* [What is being asked] Write out every line of the entries below word for word, leaving nothing out and changing nothing.

Element and region data
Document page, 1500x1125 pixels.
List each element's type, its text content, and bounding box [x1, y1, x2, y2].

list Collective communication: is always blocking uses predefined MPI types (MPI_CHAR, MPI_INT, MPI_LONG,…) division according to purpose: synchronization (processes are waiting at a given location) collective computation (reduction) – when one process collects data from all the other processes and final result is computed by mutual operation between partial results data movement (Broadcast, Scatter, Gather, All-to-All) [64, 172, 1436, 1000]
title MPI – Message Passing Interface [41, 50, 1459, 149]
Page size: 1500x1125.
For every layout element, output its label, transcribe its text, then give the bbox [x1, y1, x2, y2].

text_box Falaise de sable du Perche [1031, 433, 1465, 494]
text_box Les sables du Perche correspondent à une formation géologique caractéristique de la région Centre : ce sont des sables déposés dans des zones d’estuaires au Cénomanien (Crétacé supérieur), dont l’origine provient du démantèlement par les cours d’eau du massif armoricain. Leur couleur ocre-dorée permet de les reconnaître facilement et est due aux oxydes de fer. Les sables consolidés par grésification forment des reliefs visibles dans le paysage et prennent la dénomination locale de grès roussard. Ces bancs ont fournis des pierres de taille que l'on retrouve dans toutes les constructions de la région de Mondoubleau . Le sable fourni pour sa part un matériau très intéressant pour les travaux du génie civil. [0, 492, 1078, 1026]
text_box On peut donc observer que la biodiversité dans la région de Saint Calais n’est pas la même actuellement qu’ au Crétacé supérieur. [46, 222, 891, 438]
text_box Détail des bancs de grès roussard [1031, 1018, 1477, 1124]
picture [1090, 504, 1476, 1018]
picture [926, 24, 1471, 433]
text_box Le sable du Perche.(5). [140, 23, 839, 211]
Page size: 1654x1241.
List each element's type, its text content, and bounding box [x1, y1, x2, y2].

* [Result]
Document page, 1500x1125 pixels.
List each element's type, its text content, and bounding box [x1, y1, x2, y2].

list Collective communication: is always blocking uses predefined MPI types (MPI_CHAR, MPI_INT, MPI_LONG,…) division according to purpose: synchronization (processes are waiting at a given location) collective computation (reduction) – when one process collects data from all the other processes and final result is computed by mutual operation between partial results data movement (Broadcast, Scatter, Gather, All-to-All) [64, 172, 1436, 1000]
title MPI – Message Passing Interface [41, 50, 1459, 149]
Page size: 1500x1125.
For every layout element, output its label, transcribe its text, then give the bbox [x1, y1, x2, y2].

text_box Falaise de sable du Perche [1031, 433, 1465, 494]
text_box Les sables du Perche correspondent à une formation géologique caractéristique de la région Centre : ce sont des sables déposés dans des zones d’estuaires au Cénomanien (Crétacé supérieur), dont l’origine provient du démantèlement par les cours d’eau du massif armoricain. Leur couleur ocre-dorée permet de les reconnaître facilement et est due aux oxydes de fer. Les sables consolidés par grésification forment des reliefs visibles dans le paysage et prennent la dénomination locale de grès roussard. Ces bancs ont fournis des pierres de taille que l'on retrouve dans toutes les constructions de la région de Mondoubleau . Le sable fourni pour sa part un matériau très intéressant pour les travaux du génie civil. [0, 492, 1078, 1026]
text_box On peut donc observer que la biodiversité dans la région de Saint Calais n’est pas la même actuellement qu’ au Crétacé supérieur. [46, 222, 891, 438]
text_box Détail des bancs de grès roussard [1031, 1018, 1477, 1124]
picture [1090, 504, 1476, 1018]
picture [926, 24, 1471, 433]
text_box Le sable du Perche.(5). [140, 23, 839, 211]
Page size: 1654x1241.
List each element's type, its text content, and bounding box [x1, y1, x2, y2].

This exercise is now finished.